Maybe it's also got something to do with the fact that bicarb is a great, cheap, non-proprietary product which isn't being pushed as a brand by the multi-nationals. They'd rather package it up and sell it under a trade name for 10 times the price.
Now I feel like a little old lady, but I'm a little old lady wearing a witch's hat on top of my Citizen Smith beret and Che Guevara T-shirt.
Cleaning power to the people. Bring back bicarb!
IT'S probably a bit sad that the bicarb incident is the biggest excitement in my life this week.
I don't want to sound sorry for myself or moany, but life really is just hard work and a constant juggling act at the moment.
I don't know if it's my own pig-headedness, but I have a big problem about constantly having to ask people for help.
I like being free and independent. But I'm totally dependent — and will be for a few years now — on a small handful of incredibly kind people who help out every week by picking up my youngest from school and child-minding so that I can go to work.
It's an incredible commitment and I am grateful. But I don't like feeling indebted and beholden. It's an odd feeling for me and I'm not comfortable with it. It's like borrowing something and not being able to pay it back.
One of my brothers has been a complete revelation.
Every Monday he's at the school gates at 3pm, brings my son home here for a snack, and then takes him swimming, just like his dad used to do.
It's a wonderfully practical and supportive thing to do — both for me and for my little boy who has been going to the same swimming club with his dad every since he was three.
What is particularly impressive is the fact that my lorry-driving brother has never had children of his own, and seems completely nonplussed by some aspects of stepping into this parental role.
For example, I get a phone call at work at the same time every week.
I'm ready for it now. It seems that my son is ill at 3.30pm on a Monday.
For the first few weeks, as I wasn't there to check for myself, I had to agree that if he wasn't well, he shouldn't go swimming. And to be fair, there were a couple of times over the winter when he was suffering from odd viruses.
But basically, my son was trying it on. He'd quickly cottoned on to the fact that his uncle was a total novice at this parenting game. And much as he loves swimming once he gets to the pool, he also loves getting home from school and crashing out in front of the TV/Xbox/Playstation/Wii (whatever that thing is in the corner of the room).

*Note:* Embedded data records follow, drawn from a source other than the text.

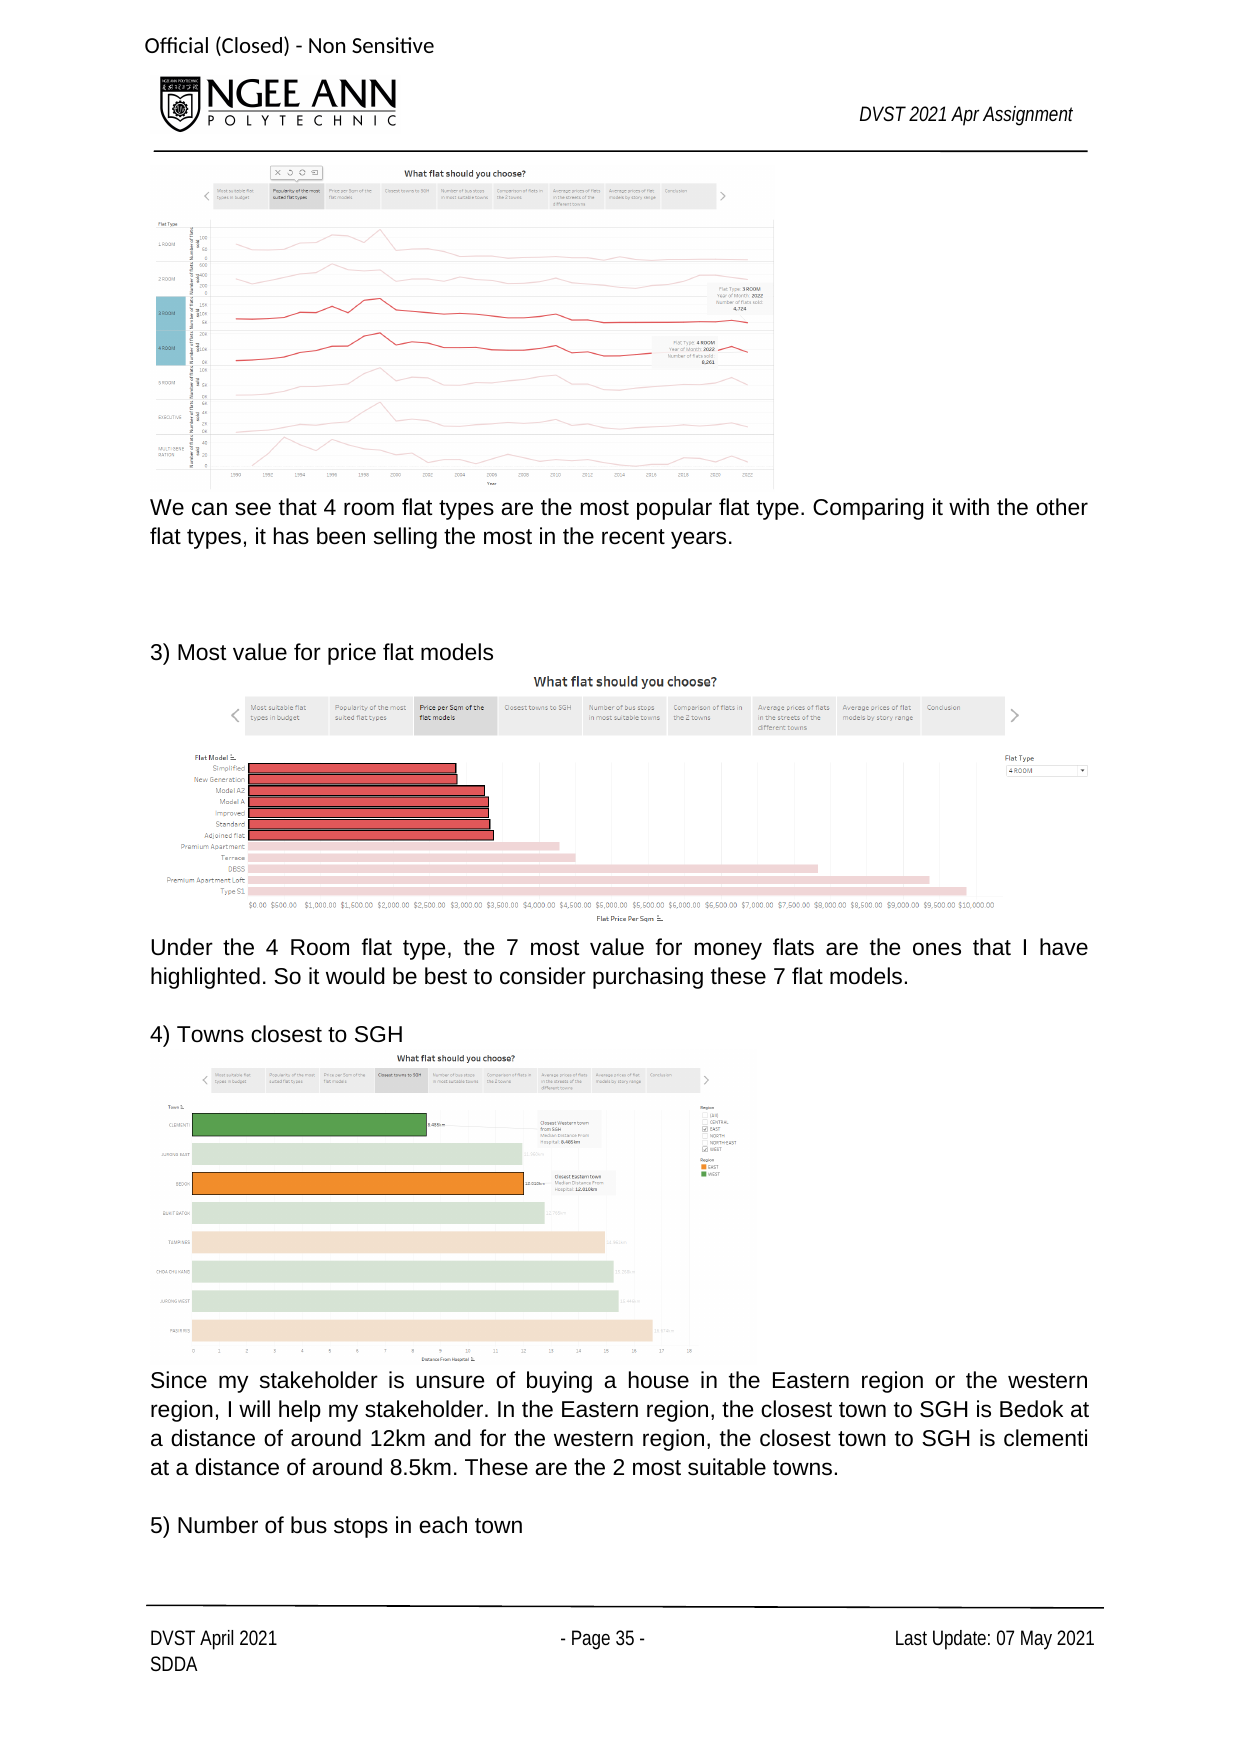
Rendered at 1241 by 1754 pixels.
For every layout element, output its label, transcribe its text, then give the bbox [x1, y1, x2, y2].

picture [150, 1049, 758, 1365]
picture [150, 165, 776, 492]
text 5) Number of bus stops in each town [150, 1512, 1090, 1538]
text 3) Most value for price flat models [150, 639, 1090, 665]
text Under the 4 Room flat type, the 7 most value for money flats are the ones that I have highlighted. So it would be best to consider purchasing these 7 flat models. [150, 934, 1090, 989]
picture [150, 75, 402, 134]
text Since my stakeholder is unsure of buying a house in the Eastern region or the western region, I will help my stakeholder. In the Eastern region, the closest town to SGH is Bedok at a distance of around 12km and for the western region, the closest town to SGH is clementi at a distance of around 8.5km. These are the 2 most suitable towns. [150, 1367, 1090, 1480]
picture [150, 667, 1091, 932]
text We can see that 4 room flat types are the most popular flat type. Comparing it with the other flat types, it has been selling the most in the recent years. [150, 494, 1090, 549]
text 4) Towns closest to SGH [150, 1021, 1090, 1047]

So now every week I have to get my boy on the phone and go through the same ritual. First I listen and empathise and make motherly 'Oh dear' noises while he tells me about his stomach ache/headache/ sore throat.
Then I suggest that he has a nice glass of milk and a sandwich and half-an-hour in front of the TV. And then I tell him to go to the pool.
"Just see how you feel when you get there," I say. "If you still feel ill, you can come back straight back home again."
Not surprisingly, it works. He always feels absolutely fine once he's there and comes bouncing back home feeling proud of how well he's doing and telling me how good he is at diving or the butterfly.
This week my brother moved up to a whole new level in the impressiveness stakes by cooking dinner too. I walked in the door from work to find he'd rummaged around in the fridge and made a lovely pasta sauce full of wholesome veggies. It was delicious.
I really don't know how I'll ever be able to repay him. Saying 'Thank you' over and over each week to him and everybody else who helps out just doesn't feel like enough.